DESCRIPTION OF THE TASK: From the post about painting flowers in class, quote the passage starting at "Diane Mannion, INK" and ending at "excellent painting practice.".

READING PASSAGE:
Diane Mannion, INK POT DEMO, 6x6" oil on gessoboard
A thunderstorm was forecast during our Ringling Englewood class, so instead of painting landscapes outside, we painted flowers inside. Filled small bottles with clippings from my garden and had each student work from their own arrangement. Classroom lighting is not exciting, but still excellent painting practice.
I took a poll of favorite things to paint: Landscapes? Most hands up. Portraits? Several hands. Still lifes? My hand was the only one up. Then I asked, Flowers? All hands up!
Interesting that flowers were not thought of as still lifes. Flowers can also be painted as part of the landscape, or part of a portrait. Maybe flowers are simply thought of as florals, instead of still lifes.
Asked students to do thumbnail sketches before tackling their canvas or paper. Thumbnails are the place to figure out composition and think about the subject. Make design mistakes in a tiny sketch instead of the final project. This is the place to visualize how the subject will fill the space. It's important to draw a rectangle about the same proportion of the final canvas or paper.
Even after all my thumbnail advice, a lot of students ended up with a tiny jar of flowers floating in the middle of a huge empty space. So next class... I'll bring my bootcamp whistle to warn them of the dangers of not considering the background space as PART OF THE PAINTING! Visualize this first in the thumbnail sketch!
Next week... after lecturing (nagging?) again about the importance of thumbnails, we'll start painting by toning the canvas and then wiping out with Color Shapers and paper towels. That is... after everyone has worked out design and composition in THUMBNAILS!

DATA EXTRACTS:
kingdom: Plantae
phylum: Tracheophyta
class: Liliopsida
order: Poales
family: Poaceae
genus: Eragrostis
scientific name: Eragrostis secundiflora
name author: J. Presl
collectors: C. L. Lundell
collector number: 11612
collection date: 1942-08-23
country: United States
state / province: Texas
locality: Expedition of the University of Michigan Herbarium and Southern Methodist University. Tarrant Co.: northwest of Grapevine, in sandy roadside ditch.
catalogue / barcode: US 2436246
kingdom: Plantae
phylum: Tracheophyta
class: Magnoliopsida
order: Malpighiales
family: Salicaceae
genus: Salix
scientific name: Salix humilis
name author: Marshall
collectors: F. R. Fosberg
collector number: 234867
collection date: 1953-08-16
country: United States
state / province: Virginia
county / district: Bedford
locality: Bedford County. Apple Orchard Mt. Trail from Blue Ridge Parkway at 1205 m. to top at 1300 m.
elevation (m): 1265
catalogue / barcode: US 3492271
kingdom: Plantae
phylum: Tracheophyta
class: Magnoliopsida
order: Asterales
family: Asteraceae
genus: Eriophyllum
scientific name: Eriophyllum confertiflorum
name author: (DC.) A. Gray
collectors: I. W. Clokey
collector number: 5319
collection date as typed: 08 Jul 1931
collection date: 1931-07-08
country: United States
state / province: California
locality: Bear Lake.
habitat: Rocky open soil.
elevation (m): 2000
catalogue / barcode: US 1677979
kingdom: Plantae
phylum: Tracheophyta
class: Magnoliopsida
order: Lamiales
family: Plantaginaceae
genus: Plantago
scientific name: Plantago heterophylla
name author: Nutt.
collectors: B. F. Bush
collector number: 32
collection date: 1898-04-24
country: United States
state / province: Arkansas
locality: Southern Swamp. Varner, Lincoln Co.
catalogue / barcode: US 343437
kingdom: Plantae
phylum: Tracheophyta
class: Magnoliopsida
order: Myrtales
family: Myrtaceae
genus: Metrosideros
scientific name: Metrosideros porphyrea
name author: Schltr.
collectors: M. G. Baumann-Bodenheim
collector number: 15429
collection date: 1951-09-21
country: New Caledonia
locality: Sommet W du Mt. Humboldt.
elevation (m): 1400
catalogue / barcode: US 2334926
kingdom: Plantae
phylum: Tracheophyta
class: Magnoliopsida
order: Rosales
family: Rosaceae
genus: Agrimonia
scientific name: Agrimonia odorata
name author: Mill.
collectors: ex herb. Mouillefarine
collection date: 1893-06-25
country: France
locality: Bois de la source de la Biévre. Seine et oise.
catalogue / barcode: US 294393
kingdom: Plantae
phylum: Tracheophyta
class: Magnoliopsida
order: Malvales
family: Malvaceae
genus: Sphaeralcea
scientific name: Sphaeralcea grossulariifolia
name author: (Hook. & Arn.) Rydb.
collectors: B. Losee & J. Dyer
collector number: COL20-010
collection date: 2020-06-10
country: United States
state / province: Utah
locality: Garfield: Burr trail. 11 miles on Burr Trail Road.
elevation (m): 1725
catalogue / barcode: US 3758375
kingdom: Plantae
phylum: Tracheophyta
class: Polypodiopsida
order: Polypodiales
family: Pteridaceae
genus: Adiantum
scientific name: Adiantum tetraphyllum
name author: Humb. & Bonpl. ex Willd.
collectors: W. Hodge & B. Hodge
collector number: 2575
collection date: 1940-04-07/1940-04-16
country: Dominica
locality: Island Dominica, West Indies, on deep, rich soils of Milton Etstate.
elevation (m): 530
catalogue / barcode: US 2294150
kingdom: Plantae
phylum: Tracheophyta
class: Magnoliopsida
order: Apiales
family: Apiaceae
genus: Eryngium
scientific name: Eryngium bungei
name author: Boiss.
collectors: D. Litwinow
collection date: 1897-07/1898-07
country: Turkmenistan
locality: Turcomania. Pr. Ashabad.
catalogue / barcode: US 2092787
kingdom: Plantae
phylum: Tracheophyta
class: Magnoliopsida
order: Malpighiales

WRITTEN RESPONSE:
Diane Mannion, INK POT DEMO, 6x6" oil on gessoboard
A thunderstorm was forecast during our Ringling Englewood class, so instead of painting landscapes outside, we painted flowers inside. Filled small bottles with clippings from my garden and had each student work from their own arrangement. Classroom lighting is not exciting, but still excellent painting practice.